• **Problem requirements**: Recreate the listing that follows line for line, without pictures.
Given data START
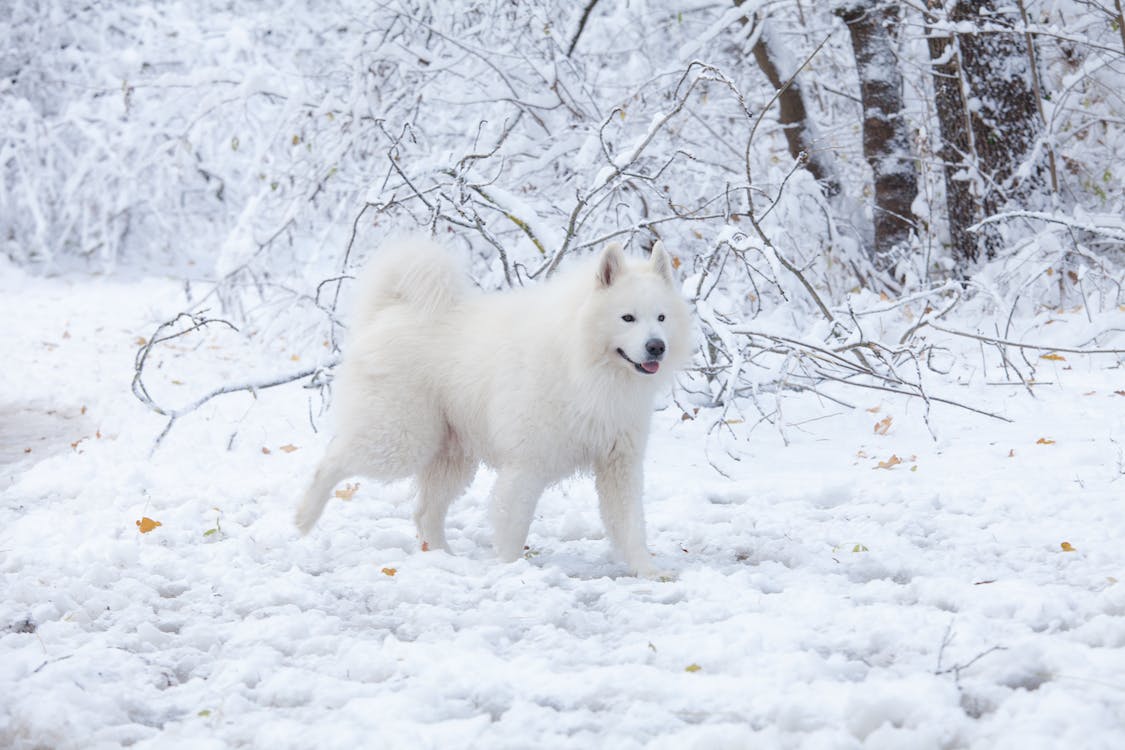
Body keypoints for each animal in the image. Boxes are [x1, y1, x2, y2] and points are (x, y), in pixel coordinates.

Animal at [294, 237, 688, 580]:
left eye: (661, 318)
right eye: (627, 318)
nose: (656, 347)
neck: (585, 365)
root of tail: (389, 310)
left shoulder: (618, 463)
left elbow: (631, 524)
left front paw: (649, 571)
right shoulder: (527, 465)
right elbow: (514, 524)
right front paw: (512, 569)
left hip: (451, 457)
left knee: (424, 512)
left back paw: (444, 558)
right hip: (401, 439)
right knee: (333, 460)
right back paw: (304, 518)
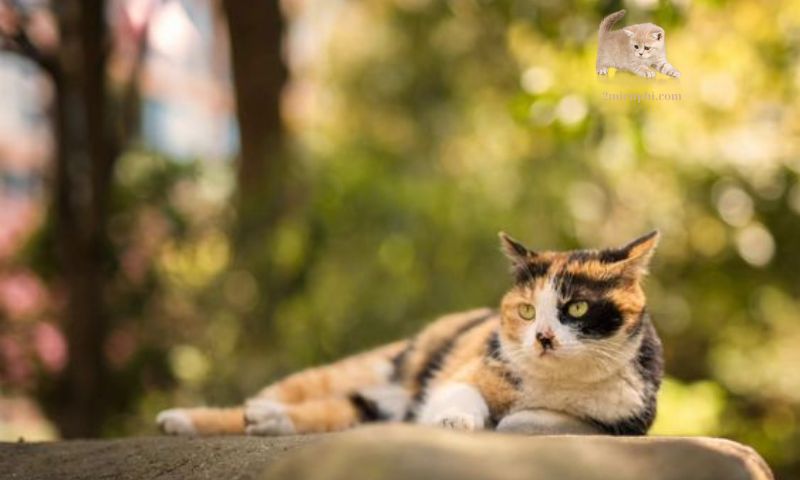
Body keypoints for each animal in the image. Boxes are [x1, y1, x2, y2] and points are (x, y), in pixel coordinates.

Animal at [156, 231, 664, 436]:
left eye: (576, 307)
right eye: (525, 310)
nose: (542, 338)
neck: (555, 382)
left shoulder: (623, 418)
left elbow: (542, 418)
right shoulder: (468, 373)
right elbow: (461, 395)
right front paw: (455, 422)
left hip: (372, 405)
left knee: (332, 412)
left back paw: (265, 421)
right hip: (359, 371)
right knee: (275, 396)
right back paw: (182, 419)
Given data END
• **Result for this task**:
Body keypoints for each animal in the image. Boxes are [x1, y1, x2, y2] and points are (x, y), in pixel coordinates.

Animal at [294, 237, 688, 580]:
left eye: (661, 318)
right eye: (627, 318)
nose: (656, 347)
neck: (585, 365)
root of tail: (389, 310)
left shoulder: (618, 463)
left elbow: (631, 524)
left front paw: (649, 571)
right shoulder: (527, 465)
right elbow: (514, 524)
right front paw: (512, 569)
left hip: (451, 457)
left knee: (424, 512)
left back paw: (444, 558)
right hip: (401, 439)
right knee: (333, 460)
right back paw: (304, 518)
Body keypoints for each animal in the image. Boxes are [x1, y1, x2, y2] and points are (x, y), in pixel coordinates.

Animal at [156, 231, 664, 436]:
left eye: (576, 307)
right eye: (525, 310)
nose: (542, 338)
neck: (555, 382)
left shoulder: (623, 418)
left elbow: (542, 418)
right shoulder: (468, 373)
right elbow: (461, 395)
right front paw: (455, 422)
left hip: (372, 405)
left knee: (332, 412)
left back paw: (265, 421)
right hip: (359, 371)
right knee: (275, 396)
right back paw: (182, 419)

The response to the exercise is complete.